Today (30th of 10th month) after discussion, Director Hai Wang and Vice-director Shen Yu agreed to pay Xu Guozheng five taels of silver a month. ‘
It is possible that these Songtizi marks were adopted only because the craftsman employed to write them, Xu Guozheng, specialized in writing ‘Song-style calligraphy’. There are no records of the emperor having requested this particular style of marks, but he obviously was satisfied with them as they were used on almost all the falangcai pieces. However, there are still variations in the marks, and it is possible that Xu Guozheng was not the only one employed to write them.
The mark on the current bowl is written in a slightly unusual way. The short stroke on the top right of the particle in the character is written as a oblique stroke, rather than a straight stroke as is the case with the majority of the other marks. Only a small number of examples of this variation can be found on pieces in the collections of the Taipei and Beijing Palace Museums. Amongst these (031 29,025 30, 058 31, 074) , the marks on a pair of dishes painted with peach and bamboo (031) seem most closely related to the mark on the current bowl.

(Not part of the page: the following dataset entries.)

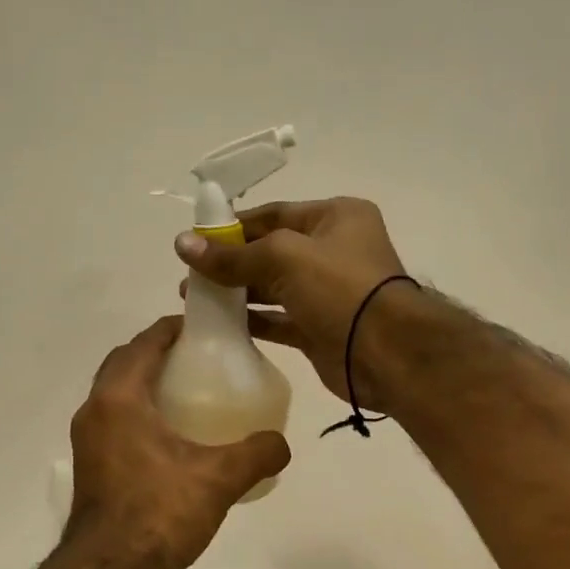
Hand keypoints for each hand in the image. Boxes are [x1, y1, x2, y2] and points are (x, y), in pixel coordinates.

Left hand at [66, 317, 291, 568]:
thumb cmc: (158, 513)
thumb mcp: (218, 479)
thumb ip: (257, 454)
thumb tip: (282, 444)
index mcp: (119, 398)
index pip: (144, 344)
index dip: (171, 329)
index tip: (201, 326)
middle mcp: (94, 410)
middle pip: (124, 363)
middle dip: (156, 352)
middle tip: (197, 357)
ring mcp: (87, 439)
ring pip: (116, 393)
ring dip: (144, 382)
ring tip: (187, 392)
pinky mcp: (90, 464)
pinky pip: (114, 419)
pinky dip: (138, 411)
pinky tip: (170, 436)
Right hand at [176, 197, 410, 411]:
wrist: (387, 353)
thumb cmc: (340, 288)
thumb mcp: (283, 258)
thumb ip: (232, 255)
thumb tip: (181, 244)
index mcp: (335, 218)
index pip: (274, 215)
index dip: (233, 226)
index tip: (195, 240)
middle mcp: (333, 251)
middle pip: (270, 252)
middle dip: (230, 262)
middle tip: (189, 276)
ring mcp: (328, 293)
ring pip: (272, 288)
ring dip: (236, 293)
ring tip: (194, 299)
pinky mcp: (320, 329)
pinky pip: (279, 320)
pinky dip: (252, 321)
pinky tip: (220, 324)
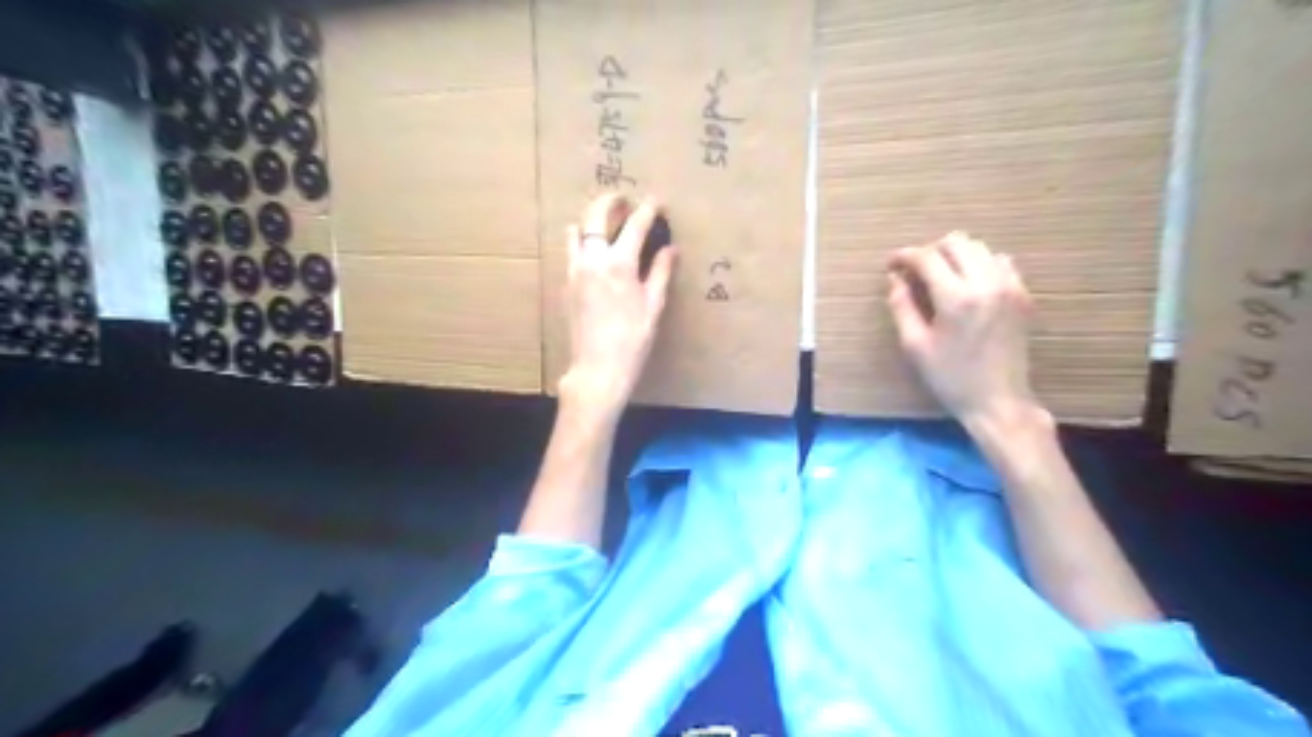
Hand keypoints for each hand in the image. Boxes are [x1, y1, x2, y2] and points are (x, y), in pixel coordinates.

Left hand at [559, 192, 676, 415]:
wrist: (597, 368)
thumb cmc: (632, 340)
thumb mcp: (653, 306)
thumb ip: (661, 272)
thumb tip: (670, 249)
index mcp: (619, 263)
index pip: (635, 224)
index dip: (648, 209)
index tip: (657, 202)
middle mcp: (592, 259)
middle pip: (597, 215)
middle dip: (612, 202)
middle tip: (625, 200)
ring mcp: (575, 270)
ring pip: (577, 229)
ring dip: (592, 219)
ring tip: (607, 222)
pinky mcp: (567, 283)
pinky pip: (571, 250)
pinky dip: (582, 239)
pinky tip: (595, 250)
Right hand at [887, 230, 1041, 426]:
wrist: (998, 400)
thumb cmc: (950, 377)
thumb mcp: (915, 345)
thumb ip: (902, 306)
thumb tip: (894, 278)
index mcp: (955, 298)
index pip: (927, 258)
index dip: (905, 256)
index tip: (891, 264)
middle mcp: (986, 283)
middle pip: (956, 242)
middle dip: (930, 251)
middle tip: (915, 271)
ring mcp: (1009, 287)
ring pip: (979, 248)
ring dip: (955, 255)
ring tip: (940, 276)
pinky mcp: (1022, 295)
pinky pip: (1001, 262)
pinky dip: (980, 263)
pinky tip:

Although shuimo falang was favoured by the Yongzheng emperor, very few of them were made in the Qianlong reign. Perhaps their restrained and subtle beauty did not fit the Qianlong emperor’s propensity for grandeur. Nevertheless, they represent the pinnacle in the history of ceramic art, both in terms of their technological and artistic achievements. Like the prunus announcing the arrival of spring, their brief blossoming was followed by a flourish of ceramic production. And just like the prunus, the beauty of the current bowl is perhaps not so immediately evident, and requires time and a quiet mind to appreciate fully. The poem on Ma Lin’s Layered Ice-white Silk, inscribed by the Empress Yang (1162-1232), seems a fitting description of this otherworldly beauty:
Like a winter butterfly hibernating inside the corolla;
Hanging on to the stamens, dreaming of fragrance past.
Those blossoming at the frozen tips are the loveliest,
They are undoubtedly the beauties from the Han Palace.